- **Exercise data**
· · · · ·
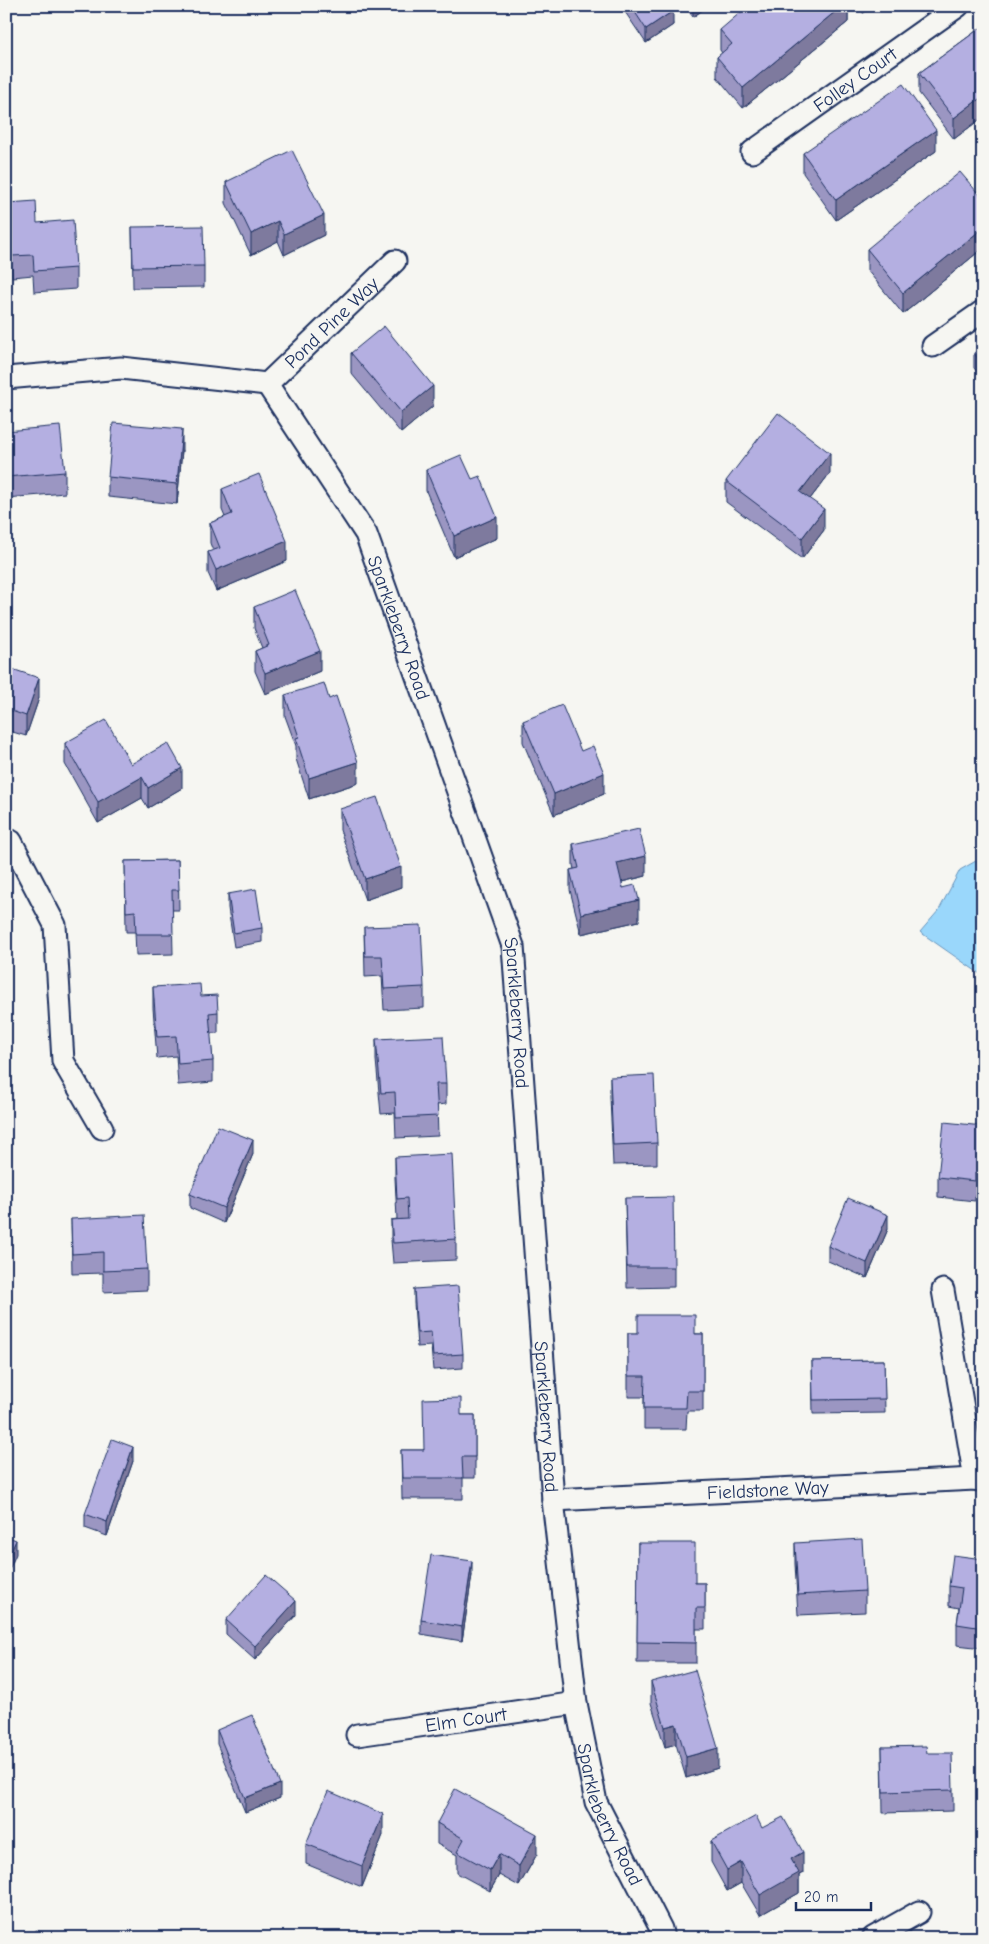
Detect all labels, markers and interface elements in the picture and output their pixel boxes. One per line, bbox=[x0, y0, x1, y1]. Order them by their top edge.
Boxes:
street label: Folley Court bbox=[809, 43, 902, 117]
street label: Pond Pine Way bbox=[280, 273, 384, 373]
street label: Sparkleberry Road bbox=[363, 553, 434, 703]
street label: Sparkleberry Road bbox=[499, 934, 533, 1089]
street label: Sparkleberry Road bbox=[530, 1340, 562, 1493]
street label: Fieldstone Way bbox=[706, 1476, 830, 1504]
street label: Elm Court bbox=[424, 1703, 509, 1737]
street label: Sparkleberry Road bbox=[572, 1742, 647, 1889]
scale bar bbox=[796, 1879, 872, 1911]
text: 20 m bbox=[804, 1888, 838, 1906]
· · · · ·
- **Exercise objective**
Copy out all the data exactly. The images should not appear in the copy.

- **Output below**
Detect all labels, markers and interface elements in the picture and output their pixel boxes. One per line, bbox=[x0, y0, x1, y1]. Order them by their top edge.
Boxes:
street label: Folley Court bbox=[809, 43, 902, 117]
street label: Pond Pine Way bbox=[280, 273, 384, 373]
street label: Sparkleberry Road bbox=[363, 553, 434, 703]
street label: Sparkleberry Road bbox=[499, 934, 533, 1089]
street label: Sparkleberry Road bbox=[530, 1340, 562, 1493]
street label: Fieldstone Way bbox=[706, 1476, 830, 1504]
street label: Elm Court bbox=[424, 1703, 509, 1737]
street label: Sparkleberry Road bbox=[572, 1742, 647, 1889]
scale bar bbox=[796, 1879, 872, 1911]
text: 20 m bbox=[804, 1888, 838, 1906]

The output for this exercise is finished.